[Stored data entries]
------------
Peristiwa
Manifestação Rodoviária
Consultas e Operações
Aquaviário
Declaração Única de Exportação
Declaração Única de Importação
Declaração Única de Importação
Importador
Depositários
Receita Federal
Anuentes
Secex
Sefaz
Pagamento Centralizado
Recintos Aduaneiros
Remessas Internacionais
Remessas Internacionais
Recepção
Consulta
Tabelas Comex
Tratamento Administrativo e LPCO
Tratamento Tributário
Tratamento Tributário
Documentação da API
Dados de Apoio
------------
Work to complete: The answer must be a verbatim transcription of all the entries.

Solved exercise:
Peristiwa
Manifestação Rodoviária
Consultas e Operações
Aquaviário
Declaração Única de Exportação
Declaração Única de Importação
Declaração Única de Importação
Importador
Depositários
Receita Federal
Anuentes
Secex
Sefaz
Pagamento Centralizado
Recintos Aduaneiros
Remessas Internacionais
Remessas Internacionais
Recepção
Consulta
Tabelas Comex
Tratamento Administrativo e LPCO
Tratamento Tributário
Tratamento Tributário
Documentação da API
Dados de Apoio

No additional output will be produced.